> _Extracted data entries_
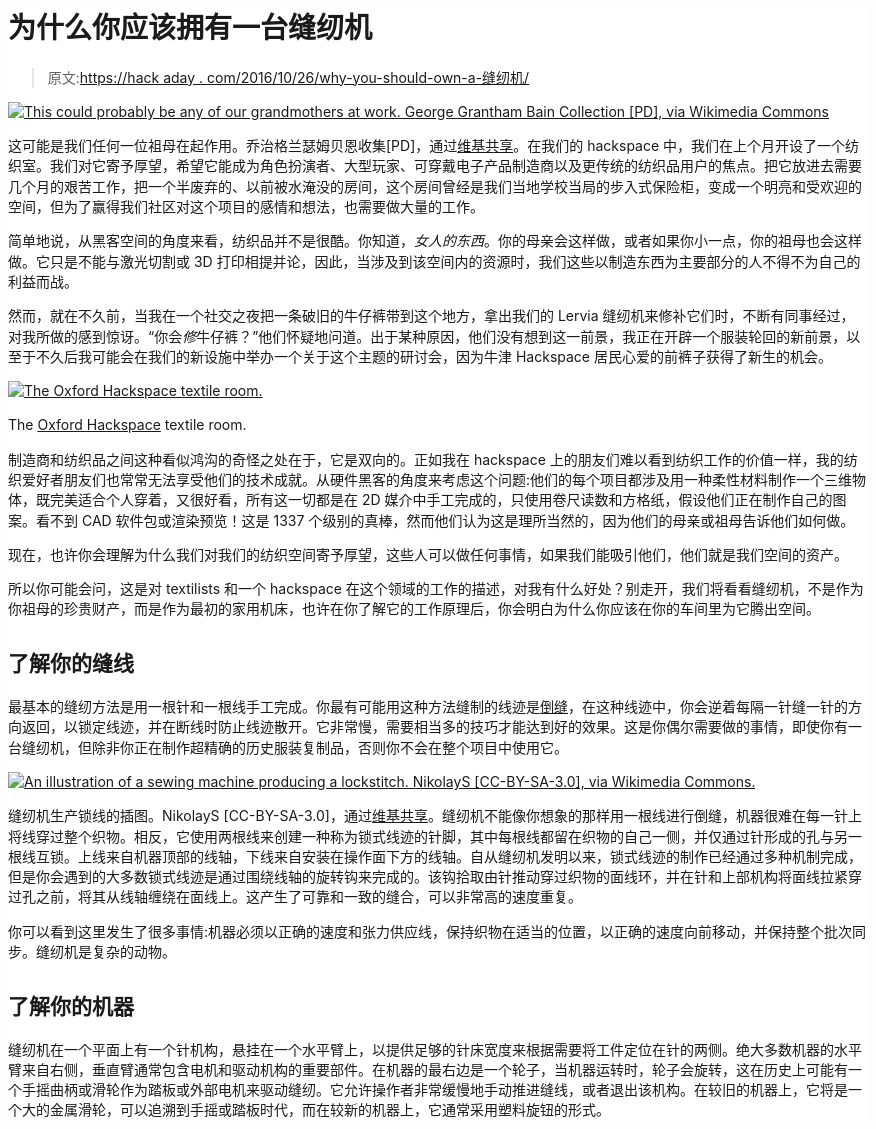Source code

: # 为什么你应该拥有一台缝纫机

> 原文:[https://hack aday . com/2016/10/26/why-you-should-own-a-缝纫机/](https://hackaday.com/2016/10/26/why-you-should-own-a-sewing-machine/)

[![This could probably be any of our grandmothers at work. George Grantham Bain Collection [PD], via Wikimedia Commons](../Images/1bf0edb6d91bbb7026cb15d7bb5cc4a7.png)](https://hackaday.com/wp-content/uploads/2016/10/woman-with-sewing-machine.jpg) 

这可能是我们任何一位祖母在起作用。乔治格兰瑟姆贝恩收集[PD]，通过[维基共享](https://commons.wikimedia.org/wiki/File:Woman_sewing_with_a_Singer_sewing_machine.png)。在我们的 hackspace 中，我们在上个月开设了一个纺织室。我们对它寄予厚望，希望它能成为角色扮演者、大型玩家、可穿戴电子产品制造商以及更传统的纺织品用户的焦点。把它放进去需要几个月的艰苦工作，把一个半废弃的、以前被水淹没的房间，这个房间曾经是我们当地学校当局的步入式保险柜，变成一个明亮和受欢迎的空间，但为了赢得我们社区对这个项目的感情和想法，也需要做大量的工作。

简单地说，从黑客空间的角度来看，纺织品并不是很酷。你知道，*女人的东西*。你的母亲会这样做，或者如果你小一点，你的祖母也会这样做。它只是不能与激光切割或 3D 打印相提并论，因此，当涉及到该空间内的资源时，我们这些以制造东西为主要部分的人不得不为自己的利益而战。

然而，就在不久前，当我在一个社交之夜把一条破旧的牛仔裤带到这个地方，拿出我们的 Lervia 缝纫机来修补它们时，不断有同事经过，对我所做的感到惊讶。“你会*修*牛仔裤？”他们怀疑地问道。出于某种原因，他们没有想到这一前景，我正在开辟一个服装轮回的新前景，以至于不久后我可能会在我们的新设施中举办一个关于这个主题的研讨会，因为牛津 Hackspace 居民心爱的前裤子获得了新生的机会。

[![The Oxford Hackspace textile room.](../Images/96ad02d3968e6f0c53ab534fe31f0a23.png)](https://hackaday.com/wp-content/uploads/2016/10/oxhack-textile-room.jpg)

The [Oxford Hackspace](https://oxhack.org/) textile room.

制造商和纺织品之间这种看似鸿沟的奇怪之处在于，它是双向的。正如我在 hackspace 上的朋友们难以看到纺织工作的价值一样，我的纺织爱好者朋友们也常常无法享受他们的技术成就。从硬件黑客的角度来考虑这个问题:他们的每个项目都涉及用一种柔性材料制作一个三维物体，既完美适合个人穿着，又很好看，所有这一切都是在 2D 媒介中手工完成的，只使用卷尺读数和方格纸，假设他们正在制作自己的图案。看不到 CAD 软件包或渲染预览！这是 1337 个级别的真棒，然而他们认为这是理所当然的，因为他们的母亲或祖母告诉他们如何做。

现在，也许你会理解为什么我们对我们的纺织空间寄予厚望，这些人可以做任何事情，如果我们能吸引他们，他们就是我们空间的资产。

所以你可能会问，这是对 textilists 和一个 hackspace 在这个领域的工作的描述，对我有什么好处？别走开，我们将看看缝纫机，不是作为你祖母的珍贵财产，而是作为最初的家用机床，也许在你了解它的工作原理后，你会明白为什么你应该在你的车间里为它腾出空间。

## 了解你的缝线

最基本的缝纫方法是用一根针和一根线手工完成。你最有可能用这种方法缝制的线迹是[倒缝](https://en.wikipedia.org/wiki/Backstitch)，在这种线迹中，你会逆着每隔一针缝一针的方向返回，以锁定线迹，并在断线时防止线迹散开。它非常慢，需要相当多的技巧才能达到好的效果。这是你偶尔需要做的事情，即使你有一台缝纫机，但除非你正在制作超精确的历史服装复制品，否则你不会在整个项目中使用它。

[![An illustration of a sewing machine producing a lockstitch. NikolayS [CC-BY-SA-3.0], via Wikimedia Commons.](../Images/a5fbe3c2aa70ae2b25887d12e79625a4.png)](https://hackaday.com/wp-content/uploads/2016/10/lockstitch.gif) 

缝纫机生产锁线的插图。NikolayS [CC-BY-SA-3.0]，通过[维基共享](https://commons.wikimedia.org/wiki/File:Lockstitch.gif)。缝纫机不能像你想象的那样用一根线进行倒缝，机器很难在每一针上将线穿过整个织物。相反，它使用两根线来创建一种称为锁式线迹的针脚，其中每根线都留在织物的自己一侧，并仅通过针形成的孔与另一根线互锁。上线来自机器顶部的线轴，下线来自安装在操作面下方的线轴。自从缝纫机发明以来，锁式线迹的制作已经通过多种机制完成，但是你会遇到的大多数锁式线迹是通过围绕线轴的旋转钩来完成的。该钩拾取由针推动穿过织物的面线环，并在针和上部机构将面线拉紧穿过孔之前，将其从线轴缠绕在面线上。这产生了可靠和一致的缝合，可以非常高的速度重复。

你可以看到这里发生了很多事情:机器必须以正确的速度和张力供应线，保持织物在适当的位置，以正确的速度向前移动，并保持整个批次同步。缝纫机是复杂的动物。

## 了解你的机器

缝纫机在一个平面上有一个针机构，悬挂在一个水平臂上，以提供足够的针床宽度来根据需要将工件定位在针的两侧。绝大多数机器的水平臂来自右侧，垂直臂通常包含电机和驱动机构的重要部件。在机器的最右边是一个轮子，当机器运转时，轮子会旋转，这在历史上可能有一个手摇曲柄或滑轮作为踏板或外部电机来驱动缝纫。它允许操作者非常缓慢地手动推进缝线，或者退出该机构。在较旧的机器上，它将是一个大的金属滑轮，可以追溯到手摇或踏板时代，而在较新的机器上，它通常采用塑料旋钮的形式。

> _TASK TO COMPLETE_
Count every line above that holds the string "hackaday" and give the total, nothing more.

> _EXERCISE SOLUTION_
4